Barplots demonstrate the distribution of data across categories (categorical variables) and use either the geom_bar()
or geom_col()
function.
ggplot(data = penguins, mapping = aes(x = island)) +
geom_bar()
You can display another variable by including fill =
inside of your aes()
call.
ggplot(data = penguins, mapping = aes(x = island, fill = sex)) +
geom_bar()
In the above examples, ggplot2
determines the height of bars by counting the number of observations (this counting is done automatically and is not specified in the ggplot
call). This count provides geom_bar()
with a y
aesthetic, so it is not necessary to specify one in the ggplot2
code.
Your data may already contain counts, in which case you would use a different geom_
to contruct your barplot (geom_col
). Continuing to work with the penguins example, first create a new dataset with the count of penguins by island
:
penguin_sum <- penguins %>%
count(island)
penguin_sum
## # A tibble: 3 × 2
## island n
## <fct> <int>
## 1 Biscoe 168
## 2 Dream 124
## 3 Torgersen 52
To make the same graph as above with pre-counted data, use the geom_col()

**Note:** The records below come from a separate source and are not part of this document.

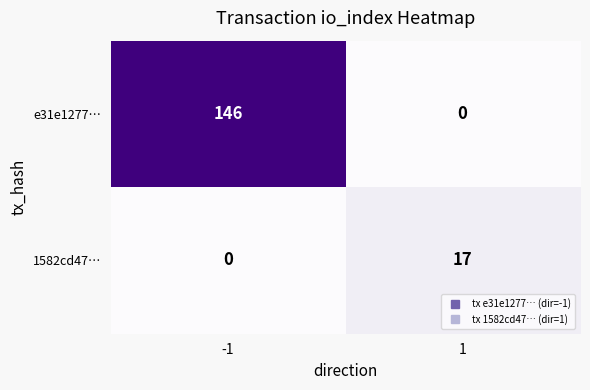

Reading left to right, what are all the values shown in this chart?

e31e1277…: -1=146	1=0
1582cd47…: -1=0	1=17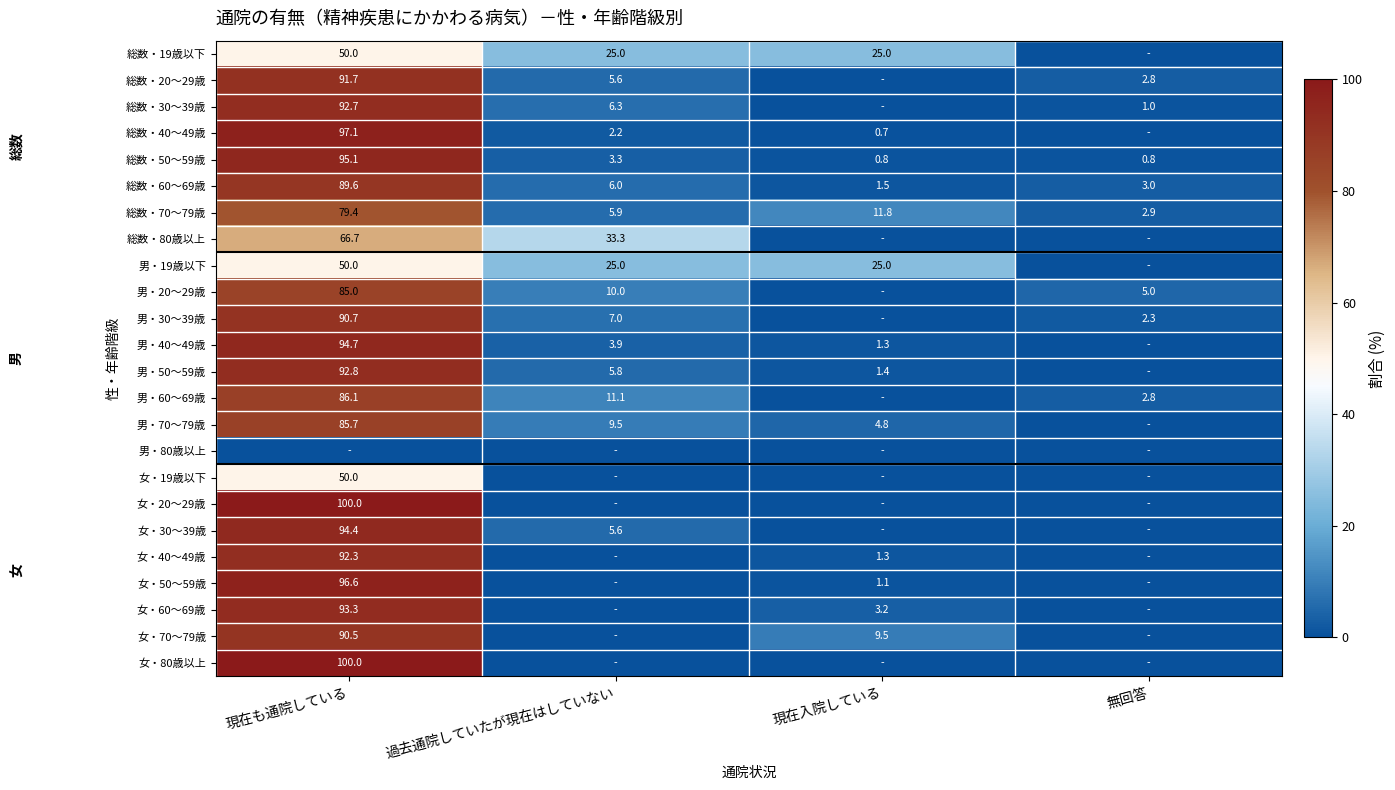

At which category does the chart reach its peak across all series?

現在も通院している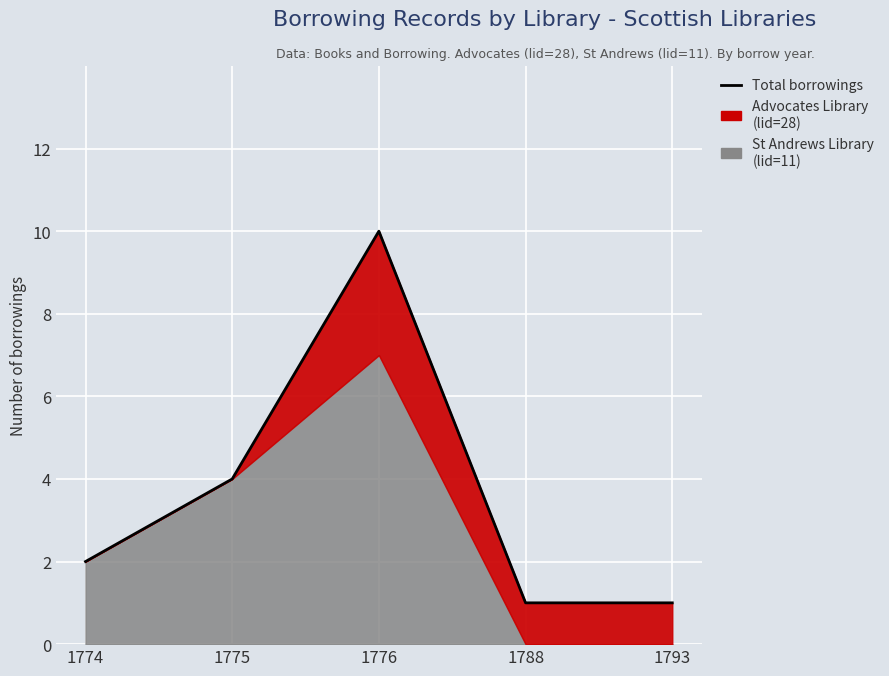

Approximately how many times larger is the value at 1776 compared to 1788?

10.0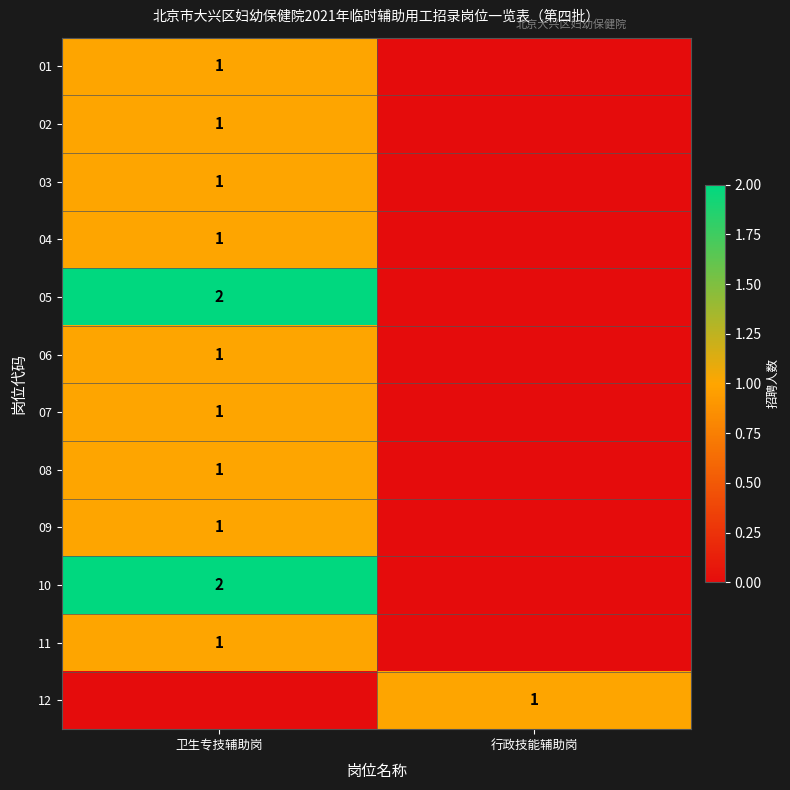

The value of 04 at 卫生专技辅助岗 is 1. True or false?

True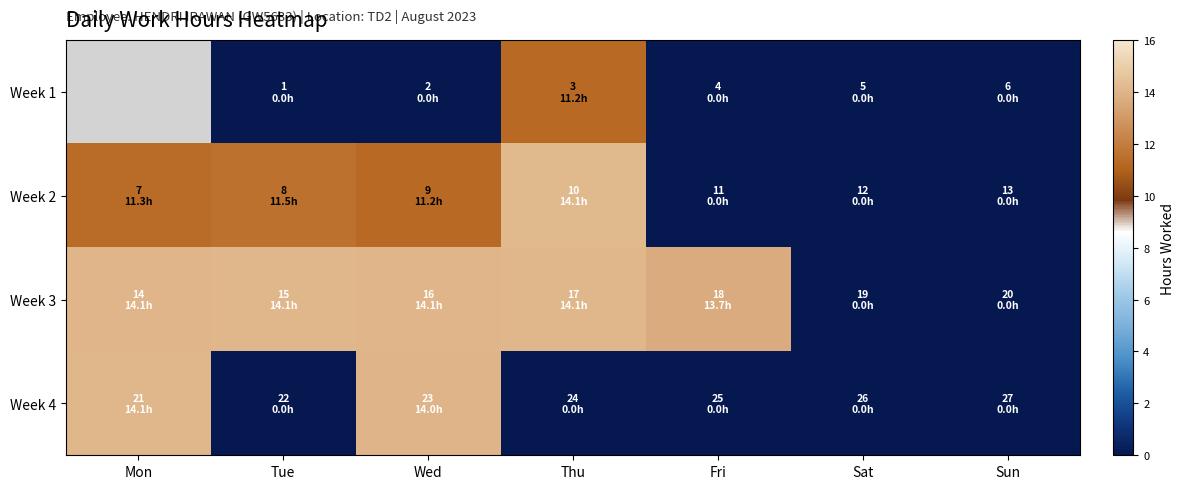

Is the value of Week 1 at Mon greater than the value of Week 4 at Fri?

No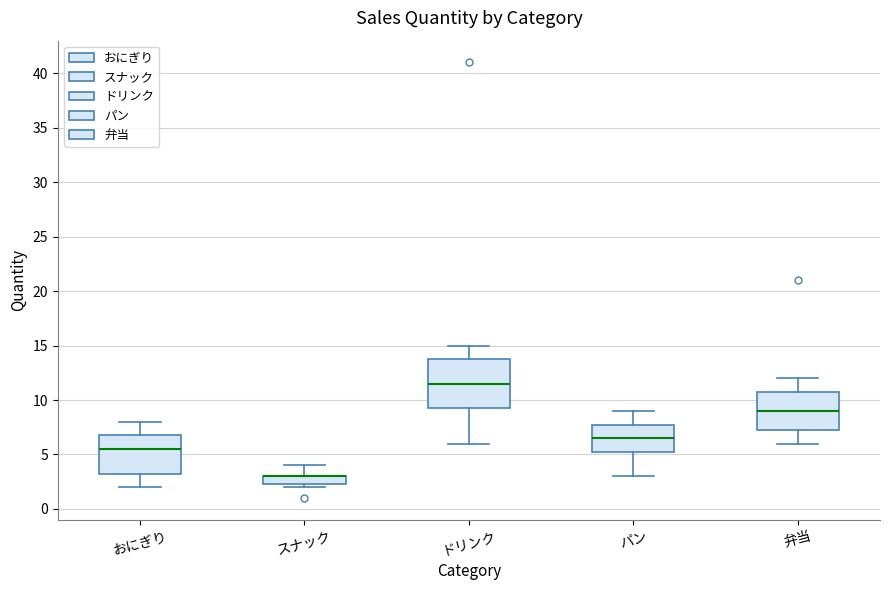

Reading left to right, transcribe this box plot: for each box, give where its median line is, the range the box spans, and where its two whiskers end, as read against the y-axis. The values are not printed on the chart, so give them approximately, as read against the axis.

おにぎり: median 5.5, box 3.5 to 7.0, whiskers 2.0 to 8.0
スナック: median 3.0 (drawn on the box's upper edge), box 2.5 to 3.0, whiskers 2.0 to 4.0
ドリンク: median 11.5, box 9.5 to 14.0, whiskers 6.0 to 15.0
パン: median 6.5, box 5.5 to 8.0, whiskers 3.0 to 9.0
弁当: median 9.0, box 7.5 to 11.0, whiskers 6.0 to 12.0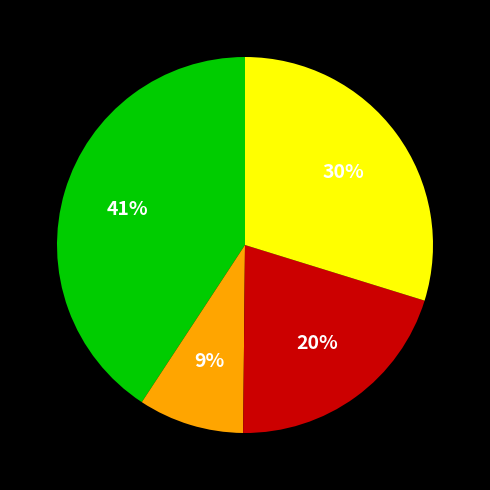

Does any single category account for the majority?

No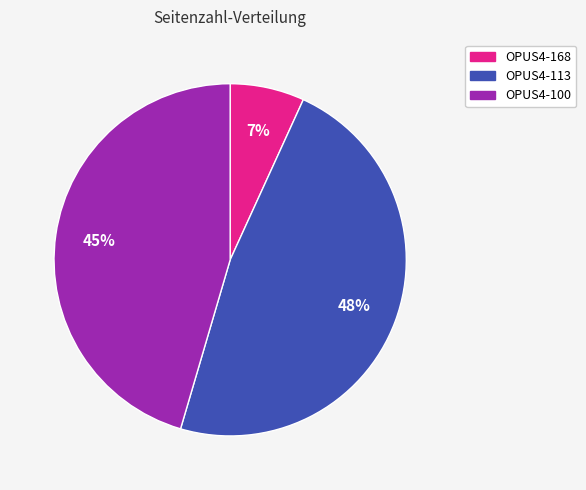

Is it true that OPUS4-100 is 54% of the pie?

False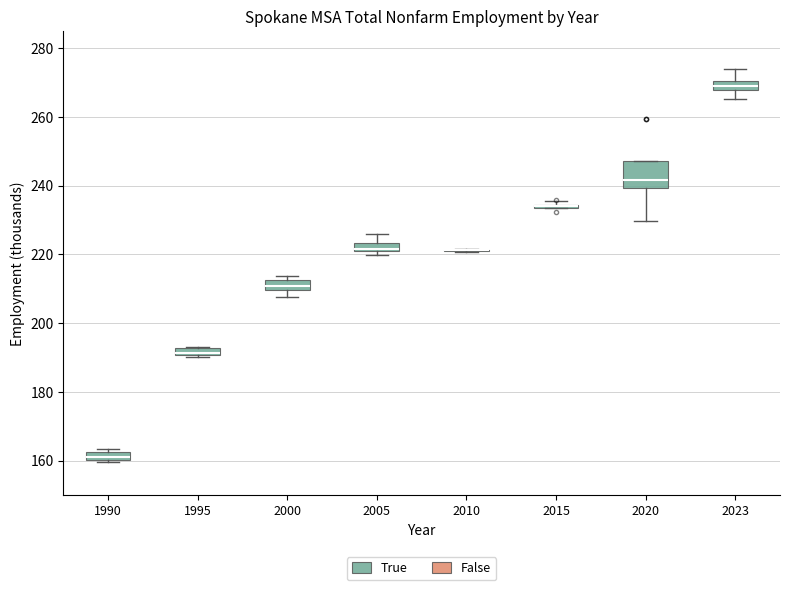

Which box is the tallest, from its lower edge to its upper edge?

2020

(as in “column”) function, and specify the height of the bars.
ggplot(data = penguin_sum, mapping = aes(x = island, y = n)) +
geom_col()
Notice that you had to specify y = n
inside of aes()
. A helpful way to remember the difference between geom_bar()
and geom_col()
is that Col needs Counts. For additional examples of geom_bar()
and geom_col()
, see the barplots section of ModernDive.